I've been wanting to read another book by Nicholson Baker ever since I read--and loved--The Fermata. This one isn't as striking or profound as I found that one, but an enjoyable read nonetheless. Still, I feel like he hadn't quite let loose yet. There is a bit of wordplay, creating new words (which, in a weird backwards way, redefine the meanings of the words they're replacing) for sex and body parts; however, it's not as deliciously fun and funny as it is in The Fermata. Vox is almost impossible to put down. A slim novel without chapters or page breaks, the conversation between two strangers on opposite coasts just flows--filled with random asides and strange erotic stories.

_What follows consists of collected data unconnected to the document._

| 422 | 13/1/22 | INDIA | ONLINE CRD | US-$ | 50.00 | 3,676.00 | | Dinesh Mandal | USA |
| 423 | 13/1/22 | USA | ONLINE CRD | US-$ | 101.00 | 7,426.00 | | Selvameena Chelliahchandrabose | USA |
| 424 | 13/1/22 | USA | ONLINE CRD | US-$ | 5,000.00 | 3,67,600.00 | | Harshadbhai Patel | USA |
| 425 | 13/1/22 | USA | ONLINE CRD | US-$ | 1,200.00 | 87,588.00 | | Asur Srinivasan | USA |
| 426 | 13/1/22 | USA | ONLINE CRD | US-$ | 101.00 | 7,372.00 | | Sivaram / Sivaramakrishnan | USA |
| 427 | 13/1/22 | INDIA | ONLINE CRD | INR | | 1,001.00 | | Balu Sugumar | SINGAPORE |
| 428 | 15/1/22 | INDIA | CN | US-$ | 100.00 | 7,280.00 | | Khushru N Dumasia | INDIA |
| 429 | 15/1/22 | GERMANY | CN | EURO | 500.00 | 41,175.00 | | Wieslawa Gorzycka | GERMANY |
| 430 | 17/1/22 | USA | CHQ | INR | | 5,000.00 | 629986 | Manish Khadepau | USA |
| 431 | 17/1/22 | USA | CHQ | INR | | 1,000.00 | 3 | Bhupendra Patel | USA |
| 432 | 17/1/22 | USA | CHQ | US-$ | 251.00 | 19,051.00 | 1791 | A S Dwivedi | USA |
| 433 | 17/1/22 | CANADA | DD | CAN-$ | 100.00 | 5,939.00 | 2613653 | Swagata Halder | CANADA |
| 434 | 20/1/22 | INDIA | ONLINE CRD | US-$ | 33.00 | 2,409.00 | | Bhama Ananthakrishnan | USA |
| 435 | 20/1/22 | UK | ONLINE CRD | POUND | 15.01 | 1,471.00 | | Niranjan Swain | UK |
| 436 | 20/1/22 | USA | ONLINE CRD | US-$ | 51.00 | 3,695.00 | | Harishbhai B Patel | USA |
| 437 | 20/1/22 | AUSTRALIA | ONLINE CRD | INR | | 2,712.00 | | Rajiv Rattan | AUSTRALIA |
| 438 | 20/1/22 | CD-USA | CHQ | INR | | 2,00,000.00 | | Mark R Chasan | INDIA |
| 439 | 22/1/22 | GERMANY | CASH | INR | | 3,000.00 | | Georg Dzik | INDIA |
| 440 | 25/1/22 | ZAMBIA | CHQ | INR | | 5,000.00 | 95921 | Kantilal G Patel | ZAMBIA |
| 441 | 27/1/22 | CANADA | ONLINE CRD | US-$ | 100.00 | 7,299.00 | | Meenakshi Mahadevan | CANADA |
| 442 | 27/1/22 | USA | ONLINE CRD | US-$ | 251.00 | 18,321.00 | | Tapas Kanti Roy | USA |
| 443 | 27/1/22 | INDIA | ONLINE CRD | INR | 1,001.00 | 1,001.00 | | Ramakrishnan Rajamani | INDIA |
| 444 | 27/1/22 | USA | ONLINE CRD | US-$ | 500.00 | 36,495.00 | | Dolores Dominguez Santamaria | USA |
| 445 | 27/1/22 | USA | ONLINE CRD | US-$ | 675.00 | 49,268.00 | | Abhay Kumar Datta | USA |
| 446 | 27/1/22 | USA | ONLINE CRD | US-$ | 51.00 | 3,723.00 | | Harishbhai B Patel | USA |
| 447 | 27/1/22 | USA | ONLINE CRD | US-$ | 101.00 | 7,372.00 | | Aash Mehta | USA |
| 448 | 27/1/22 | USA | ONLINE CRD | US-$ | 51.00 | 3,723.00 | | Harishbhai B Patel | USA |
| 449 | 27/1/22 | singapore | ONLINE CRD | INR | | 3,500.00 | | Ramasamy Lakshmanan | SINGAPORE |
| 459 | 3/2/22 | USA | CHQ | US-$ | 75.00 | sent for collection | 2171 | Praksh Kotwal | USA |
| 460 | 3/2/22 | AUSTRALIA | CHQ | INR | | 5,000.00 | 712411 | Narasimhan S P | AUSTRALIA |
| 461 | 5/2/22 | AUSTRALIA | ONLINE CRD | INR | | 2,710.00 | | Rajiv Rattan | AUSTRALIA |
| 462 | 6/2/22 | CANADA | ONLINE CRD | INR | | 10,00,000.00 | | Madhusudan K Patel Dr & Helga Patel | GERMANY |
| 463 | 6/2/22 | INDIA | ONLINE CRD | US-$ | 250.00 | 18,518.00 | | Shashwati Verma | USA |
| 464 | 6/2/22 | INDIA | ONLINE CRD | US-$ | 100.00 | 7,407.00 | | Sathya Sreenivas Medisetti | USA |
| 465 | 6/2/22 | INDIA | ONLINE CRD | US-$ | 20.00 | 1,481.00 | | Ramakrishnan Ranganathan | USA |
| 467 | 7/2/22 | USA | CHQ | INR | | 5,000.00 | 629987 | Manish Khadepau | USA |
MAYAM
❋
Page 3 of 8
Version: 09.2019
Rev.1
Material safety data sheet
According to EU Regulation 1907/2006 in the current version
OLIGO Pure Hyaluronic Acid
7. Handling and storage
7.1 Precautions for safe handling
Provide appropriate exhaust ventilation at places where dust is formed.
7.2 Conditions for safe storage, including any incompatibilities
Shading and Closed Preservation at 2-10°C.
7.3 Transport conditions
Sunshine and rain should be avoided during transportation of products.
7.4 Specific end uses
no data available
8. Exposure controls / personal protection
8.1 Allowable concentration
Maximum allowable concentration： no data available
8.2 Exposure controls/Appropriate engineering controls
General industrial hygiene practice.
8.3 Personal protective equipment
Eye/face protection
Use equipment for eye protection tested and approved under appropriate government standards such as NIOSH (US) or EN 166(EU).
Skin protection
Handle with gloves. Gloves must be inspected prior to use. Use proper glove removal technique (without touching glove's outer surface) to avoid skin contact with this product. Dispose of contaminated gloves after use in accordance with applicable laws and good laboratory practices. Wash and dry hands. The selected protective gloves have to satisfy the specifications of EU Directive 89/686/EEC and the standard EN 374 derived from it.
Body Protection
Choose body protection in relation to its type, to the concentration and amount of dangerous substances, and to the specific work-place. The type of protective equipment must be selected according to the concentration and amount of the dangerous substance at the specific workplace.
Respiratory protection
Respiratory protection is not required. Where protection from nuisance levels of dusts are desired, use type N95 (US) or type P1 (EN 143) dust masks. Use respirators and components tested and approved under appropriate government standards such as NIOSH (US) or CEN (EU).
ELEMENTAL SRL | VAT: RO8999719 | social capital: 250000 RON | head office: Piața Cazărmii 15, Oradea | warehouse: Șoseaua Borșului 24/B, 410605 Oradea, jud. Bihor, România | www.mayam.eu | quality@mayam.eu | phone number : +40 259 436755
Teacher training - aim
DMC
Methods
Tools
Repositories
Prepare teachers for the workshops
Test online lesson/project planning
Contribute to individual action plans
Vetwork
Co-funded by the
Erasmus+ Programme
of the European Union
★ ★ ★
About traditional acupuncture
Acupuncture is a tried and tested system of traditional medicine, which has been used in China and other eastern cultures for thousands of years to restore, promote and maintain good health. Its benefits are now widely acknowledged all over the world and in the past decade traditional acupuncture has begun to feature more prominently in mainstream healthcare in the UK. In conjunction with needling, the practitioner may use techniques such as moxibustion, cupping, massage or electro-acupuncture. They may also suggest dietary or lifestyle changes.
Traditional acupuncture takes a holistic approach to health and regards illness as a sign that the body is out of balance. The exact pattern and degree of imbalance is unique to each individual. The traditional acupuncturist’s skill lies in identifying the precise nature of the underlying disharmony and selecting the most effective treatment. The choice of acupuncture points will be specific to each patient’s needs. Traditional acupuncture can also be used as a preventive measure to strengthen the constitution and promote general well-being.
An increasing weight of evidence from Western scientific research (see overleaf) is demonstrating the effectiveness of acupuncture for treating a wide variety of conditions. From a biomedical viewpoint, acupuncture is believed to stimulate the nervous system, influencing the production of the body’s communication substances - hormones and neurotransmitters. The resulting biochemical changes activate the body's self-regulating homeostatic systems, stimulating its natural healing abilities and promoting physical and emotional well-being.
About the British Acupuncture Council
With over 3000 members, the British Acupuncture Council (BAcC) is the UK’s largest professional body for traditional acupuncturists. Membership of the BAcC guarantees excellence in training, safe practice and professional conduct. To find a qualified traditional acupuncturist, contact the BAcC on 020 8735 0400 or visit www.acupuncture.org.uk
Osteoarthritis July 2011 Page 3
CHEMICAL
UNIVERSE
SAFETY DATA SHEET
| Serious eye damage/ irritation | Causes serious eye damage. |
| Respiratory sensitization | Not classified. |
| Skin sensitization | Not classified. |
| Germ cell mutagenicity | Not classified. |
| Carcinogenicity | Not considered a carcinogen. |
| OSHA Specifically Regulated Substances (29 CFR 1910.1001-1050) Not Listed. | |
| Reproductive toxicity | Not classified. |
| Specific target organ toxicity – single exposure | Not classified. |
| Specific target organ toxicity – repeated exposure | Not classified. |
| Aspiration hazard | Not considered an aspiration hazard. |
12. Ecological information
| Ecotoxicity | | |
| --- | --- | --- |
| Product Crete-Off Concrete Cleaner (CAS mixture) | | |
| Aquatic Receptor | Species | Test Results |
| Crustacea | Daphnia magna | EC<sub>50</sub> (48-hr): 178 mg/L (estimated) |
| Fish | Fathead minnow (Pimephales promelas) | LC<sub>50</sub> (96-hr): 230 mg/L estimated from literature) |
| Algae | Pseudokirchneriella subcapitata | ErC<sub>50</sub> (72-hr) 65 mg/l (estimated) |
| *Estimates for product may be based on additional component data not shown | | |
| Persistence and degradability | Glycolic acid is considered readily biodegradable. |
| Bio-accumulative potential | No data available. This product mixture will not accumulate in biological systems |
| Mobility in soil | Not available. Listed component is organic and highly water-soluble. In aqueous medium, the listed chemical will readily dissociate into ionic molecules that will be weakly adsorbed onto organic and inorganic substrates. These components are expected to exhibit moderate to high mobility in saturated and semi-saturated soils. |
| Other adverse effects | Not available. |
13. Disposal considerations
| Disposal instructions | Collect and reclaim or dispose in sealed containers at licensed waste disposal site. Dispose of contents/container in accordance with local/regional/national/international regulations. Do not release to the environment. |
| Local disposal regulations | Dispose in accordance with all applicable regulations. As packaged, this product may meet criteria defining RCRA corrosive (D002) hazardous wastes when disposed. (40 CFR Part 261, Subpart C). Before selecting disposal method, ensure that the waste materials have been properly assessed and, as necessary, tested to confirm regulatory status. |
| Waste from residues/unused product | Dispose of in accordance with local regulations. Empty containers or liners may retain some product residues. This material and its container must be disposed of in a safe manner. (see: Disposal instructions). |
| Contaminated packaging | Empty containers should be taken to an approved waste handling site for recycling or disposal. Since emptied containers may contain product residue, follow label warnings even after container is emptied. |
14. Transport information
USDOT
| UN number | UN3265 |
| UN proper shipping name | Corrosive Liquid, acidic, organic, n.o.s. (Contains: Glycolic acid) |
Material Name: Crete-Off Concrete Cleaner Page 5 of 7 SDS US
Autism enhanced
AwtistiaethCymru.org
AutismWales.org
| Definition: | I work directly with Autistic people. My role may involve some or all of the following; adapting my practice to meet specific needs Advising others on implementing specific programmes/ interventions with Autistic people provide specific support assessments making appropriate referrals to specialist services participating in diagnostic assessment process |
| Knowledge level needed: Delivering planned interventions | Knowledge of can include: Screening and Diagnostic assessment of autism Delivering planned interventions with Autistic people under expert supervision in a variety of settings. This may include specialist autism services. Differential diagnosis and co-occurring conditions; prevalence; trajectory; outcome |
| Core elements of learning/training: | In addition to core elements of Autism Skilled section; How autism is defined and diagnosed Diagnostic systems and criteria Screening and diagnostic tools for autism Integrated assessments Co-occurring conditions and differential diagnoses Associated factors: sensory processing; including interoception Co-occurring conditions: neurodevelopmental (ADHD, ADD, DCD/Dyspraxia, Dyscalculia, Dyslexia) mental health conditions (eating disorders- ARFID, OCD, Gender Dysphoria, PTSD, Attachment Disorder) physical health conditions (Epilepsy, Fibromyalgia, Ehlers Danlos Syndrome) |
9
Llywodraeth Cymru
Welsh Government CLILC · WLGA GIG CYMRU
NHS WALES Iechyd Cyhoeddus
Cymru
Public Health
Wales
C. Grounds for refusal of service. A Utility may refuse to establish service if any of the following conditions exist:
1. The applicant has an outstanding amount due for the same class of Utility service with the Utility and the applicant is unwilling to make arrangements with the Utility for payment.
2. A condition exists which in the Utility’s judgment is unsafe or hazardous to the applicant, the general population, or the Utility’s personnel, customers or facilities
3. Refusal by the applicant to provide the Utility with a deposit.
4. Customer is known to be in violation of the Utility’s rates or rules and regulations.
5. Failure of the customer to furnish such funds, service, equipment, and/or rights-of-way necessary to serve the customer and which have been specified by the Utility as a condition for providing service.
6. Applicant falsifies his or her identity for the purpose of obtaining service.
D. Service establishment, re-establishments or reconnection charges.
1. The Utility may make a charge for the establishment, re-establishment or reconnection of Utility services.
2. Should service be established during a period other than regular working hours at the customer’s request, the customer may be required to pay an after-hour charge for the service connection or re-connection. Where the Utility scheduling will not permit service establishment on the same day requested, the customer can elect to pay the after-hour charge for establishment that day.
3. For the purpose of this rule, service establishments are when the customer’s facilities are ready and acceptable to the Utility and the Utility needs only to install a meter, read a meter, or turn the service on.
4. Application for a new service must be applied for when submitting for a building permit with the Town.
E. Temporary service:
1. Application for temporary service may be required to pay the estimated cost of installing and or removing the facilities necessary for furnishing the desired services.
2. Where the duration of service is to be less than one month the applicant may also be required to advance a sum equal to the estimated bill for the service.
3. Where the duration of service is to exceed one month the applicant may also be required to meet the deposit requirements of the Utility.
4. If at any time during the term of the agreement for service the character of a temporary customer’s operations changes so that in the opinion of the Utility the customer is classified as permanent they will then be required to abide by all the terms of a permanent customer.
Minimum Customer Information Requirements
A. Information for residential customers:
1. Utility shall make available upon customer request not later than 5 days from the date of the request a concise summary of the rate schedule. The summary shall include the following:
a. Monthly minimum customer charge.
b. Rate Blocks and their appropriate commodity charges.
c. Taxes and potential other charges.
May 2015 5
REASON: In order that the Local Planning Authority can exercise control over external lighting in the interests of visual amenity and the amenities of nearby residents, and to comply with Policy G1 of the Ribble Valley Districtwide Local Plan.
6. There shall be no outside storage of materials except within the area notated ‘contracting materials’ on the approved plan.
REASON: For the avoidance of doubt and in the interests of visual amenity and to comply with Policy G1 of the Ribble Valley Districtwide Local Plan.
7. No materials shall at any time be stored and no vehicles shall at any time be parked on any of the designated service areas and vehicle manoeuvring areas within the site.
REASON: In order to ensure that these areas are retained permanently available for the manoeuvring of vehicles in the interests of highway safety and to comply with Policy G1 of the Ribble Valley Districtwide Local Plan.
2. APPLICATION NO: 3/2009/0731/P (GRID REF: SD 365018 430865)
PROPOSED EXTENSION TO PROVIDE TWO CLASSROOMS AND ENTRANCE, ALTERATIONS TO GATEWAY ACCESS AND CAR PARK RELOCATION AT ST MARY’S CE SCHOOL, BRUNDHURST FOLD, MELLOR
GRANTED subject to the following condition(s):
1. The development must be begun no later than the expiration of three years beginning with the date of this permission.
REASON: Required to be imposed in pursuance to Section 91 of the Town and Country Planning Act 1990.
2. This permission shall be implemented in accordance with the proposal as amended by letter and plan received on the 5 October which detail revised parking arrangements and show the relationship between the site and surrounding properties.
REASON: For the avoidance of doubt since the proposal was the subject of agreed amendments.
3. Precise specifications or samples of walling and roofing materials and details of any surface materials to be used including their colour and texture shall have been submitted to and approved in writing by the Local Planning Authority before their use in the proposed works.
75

Vox is a love letter to masturbation. This usually secret act is shared between two people and ultimately brings them (and maybe someday, THE WORLD) together temporarily.
—Chance Lee

I'll add my two cents to the small change of positive opinion about this book. I really liked it and think it's just about the cleverest erotica I've read. It's the only time I can recall laughing out loud while reading erotica, not because it was being ridiculous but because it was genuinely funny. The entire thing, if you don't know, is a phone sex conversation between a man and a woman who have never met, which involves several purely friendly and refreshingly literary digressions. I recommend it, even more so if you've got a special somebody to read it with.